### Task requirements
1 > Decide whether each statement below agrees with the stored-procedures text, answering yes or no and quoting the deciding words. (a) The colleagues hold that stored procedures are business logic. (b) In the described application, the presentation tier reads the database tables directly. (c) The answer says multiple tiers cannot be built within a single environment such as a database server.
2 > Transcribe the stored-procedures text between "The idea behind" and "the compromises involved.", inclusive.
3 > According to the stored-procedures text, why do the colleagues say that business logic in stored procedures violates the three-tier separation? Answer in one to three sentences.

### Text segment
_____

Some colleagues of mine have told me that having business logic in stored procedures in the database violates the three-tier separation architecture, since the database belongs to the data layer whereas stored procedures are business logic.
I think the world would be a very grim place without stored procedures.
Do they really violate the three-tier separation ?
6
Your colleagues are conflating architecture with implementation.
The idea behind a multi-tiered application is simply that it’s broken up into parts that encapsulate certain kinds of processing (storage, business logic, presentation) and communicate with each other using well-defined interfaces. Just as it’s possible to successfully do things that resemble object-oriented programming in non-object-oriented languages, it’s possible to do the same with multiple tiers within one environment, such as a database server. What doing either of those successfully have in common is a need for care, discipline and an understanding of the compromises involved.
Let’s look at a three-tiered application where two of the tiers have been implemented on a database:
- Data Tier: Consists of database tables accessed using the four standard table operations (
INSERT
,UPDATE
,DELETE
andSELECT
). - Logic Tier: Consists of stored procedures that implement only business logic and access the data tier using only the methods outlined above.
- Presentation Tier: Consists of a web server running code that accesses the logic tier by making only stored procedure calls.

_____

### Data segment
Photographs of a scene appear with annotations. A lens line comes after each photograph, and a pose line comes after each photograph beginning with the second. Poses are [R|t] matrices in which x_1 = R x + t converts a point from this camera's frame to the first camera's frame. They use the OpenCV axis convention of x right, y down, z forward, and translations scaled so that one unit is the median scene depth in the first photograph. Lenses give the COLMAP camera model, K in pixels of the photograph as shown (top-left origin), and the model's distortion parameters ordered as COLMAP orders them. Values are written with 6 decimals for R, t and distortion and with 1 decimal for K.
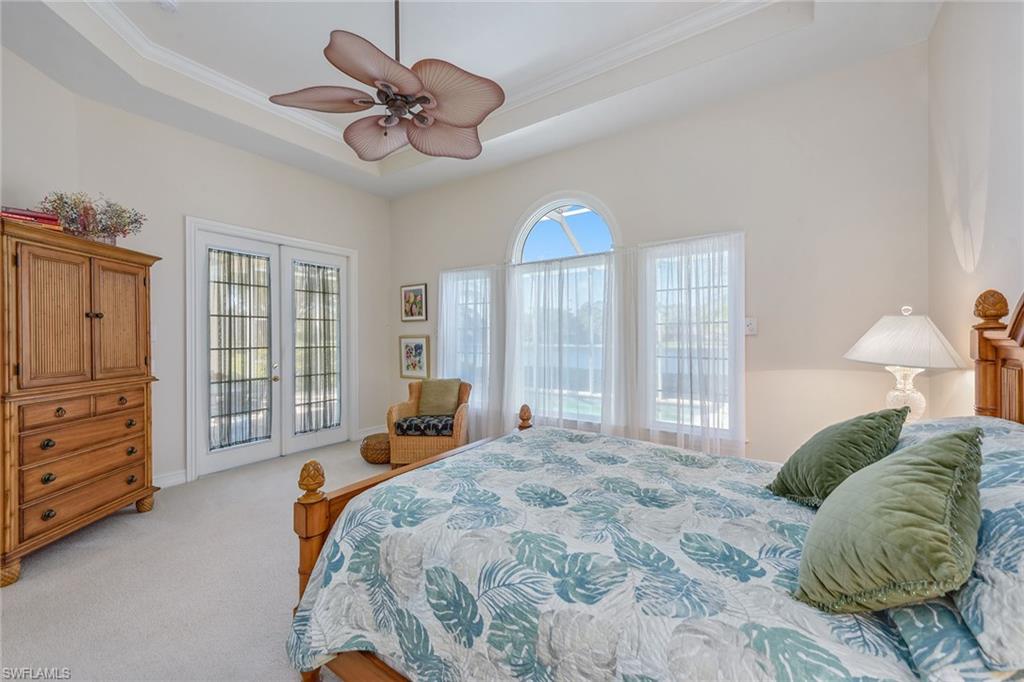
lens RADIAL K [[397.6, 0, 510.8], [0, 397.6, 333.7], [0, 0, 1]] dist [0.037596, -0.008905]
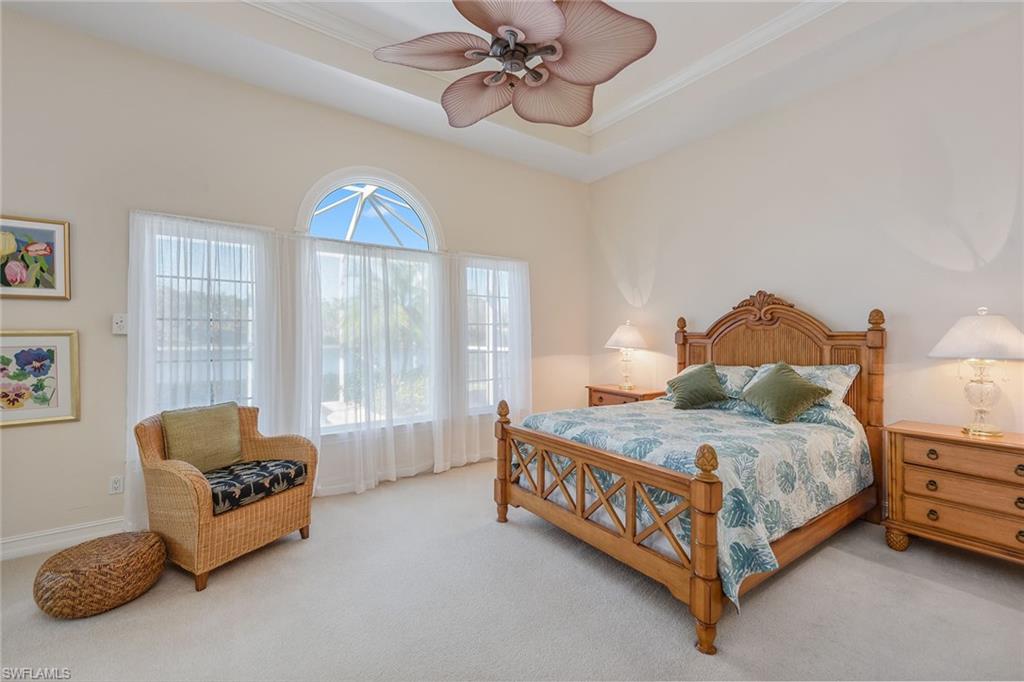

_____

### Solutions to each task
1 >
(a) Yes: "stored procedures are business logic"
(b) No: "accesses the logic tier by making only stored procedure calls"
(c) No: "it’s possible to do the same with multiple tiers within one environment, such as a database server"

2 >
The idea behind a multi-tiered application is simply that it’s broken up into parts that encapsulate certain kinds of processing (storage, business logic, presentation) and communicate with each other using well-defined interfaces. Just as it’s possible to successfully do things that resemble object-oriented programming in non-object-oriented languages, it’s possible to do the same with multiple tiers within one environment, such as a database server. What doing either of those successfully have in common is a need for care, discipline and an understanding of the compromises involved.

3 > They say this because the database belongs to the data layer, while stored procedures are business logic.